> EXERCISE INPUTS:
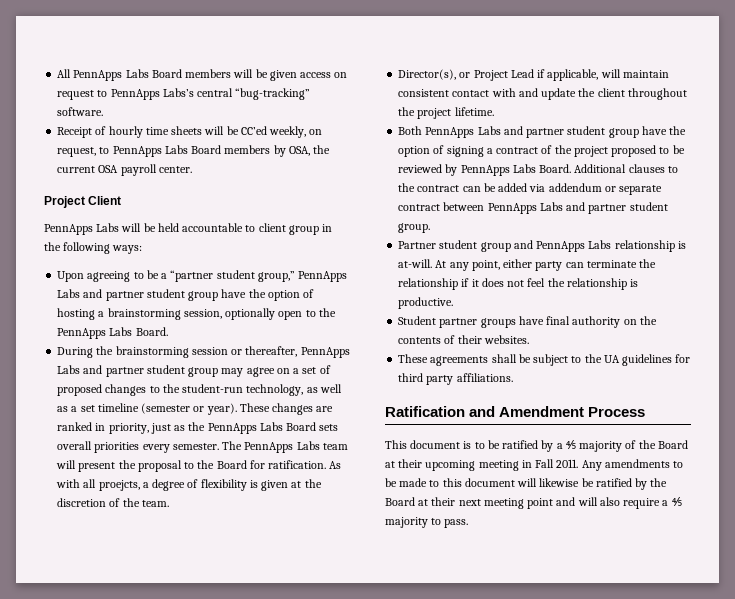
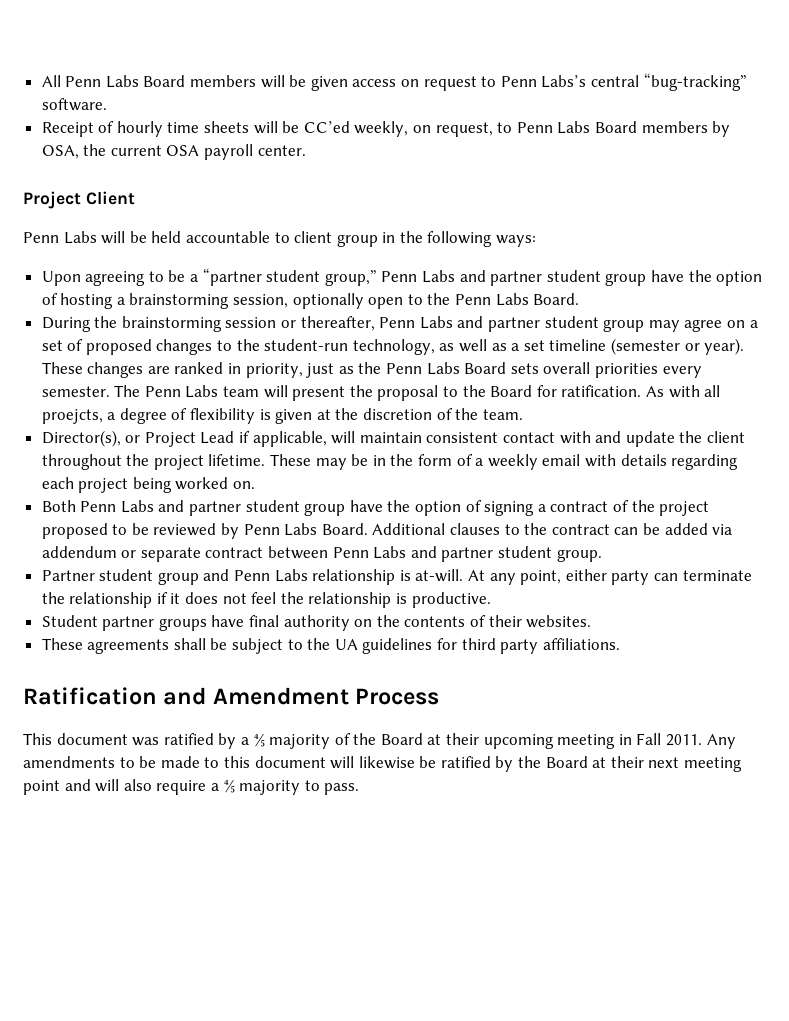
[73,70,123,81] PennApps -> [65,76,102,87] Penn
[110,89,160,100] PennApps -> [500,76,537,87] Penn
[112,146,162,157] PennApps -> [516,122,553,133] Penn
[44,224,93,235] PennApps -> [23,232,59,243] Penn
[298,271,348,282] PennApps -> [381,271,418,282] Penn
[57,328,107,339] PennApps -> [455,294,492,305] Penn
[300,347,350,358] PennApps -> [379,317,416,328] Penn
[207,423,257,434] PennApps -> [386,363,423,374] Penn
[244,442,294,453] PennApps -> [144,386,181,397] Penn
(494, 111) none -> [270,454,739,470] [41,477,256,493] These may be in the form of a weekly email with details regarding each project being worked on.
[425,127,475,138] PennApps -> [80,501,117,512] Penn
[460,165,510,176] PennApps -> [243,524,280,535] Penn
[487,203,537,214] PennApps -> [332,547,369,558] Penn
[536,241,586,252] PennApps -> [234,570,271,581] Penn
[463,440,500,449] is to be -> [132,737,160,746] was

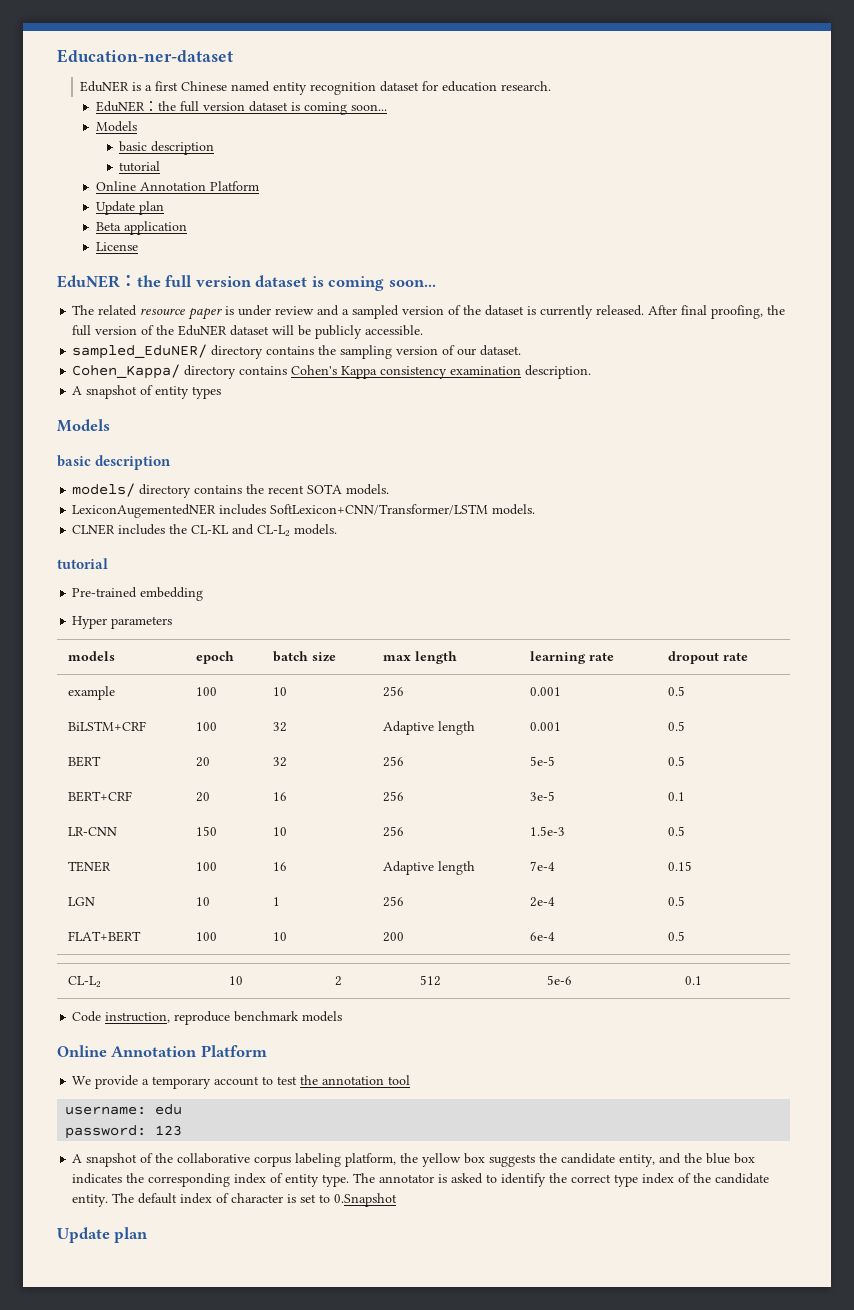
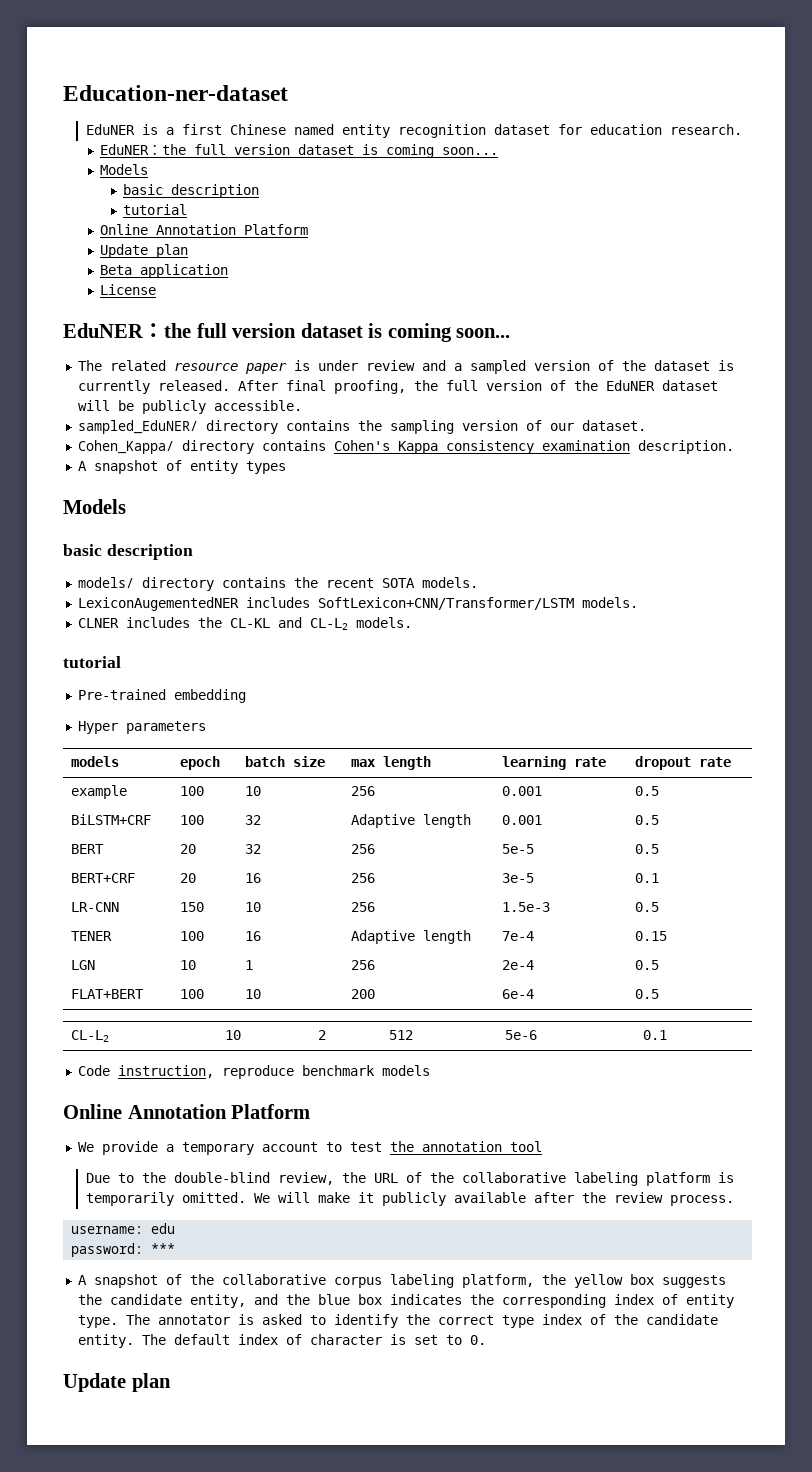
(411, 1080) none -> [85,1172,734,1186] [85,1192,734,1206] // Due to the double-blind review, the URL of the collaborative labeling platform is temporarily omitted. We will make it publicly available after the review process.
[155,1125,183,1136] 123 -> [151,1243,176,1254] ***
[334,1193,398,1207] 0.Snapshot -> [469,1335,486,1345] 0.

> TASK BRIEF:
Please copy each line of the material that contains the word "none".

> RESULT OF THE TASK:
(494, 111) none -> [270,454,739,470] [41,477,256,493] These may be in the form of a weekly email with details regarding each project being worked on.
(411, 1080) none -> [85,1172,734,1186] [85,1192,734,1206] // Due to the double-blind review, the URL of the collaborative labeling platform is temporarily omitted. We will make it publicly available after the review process.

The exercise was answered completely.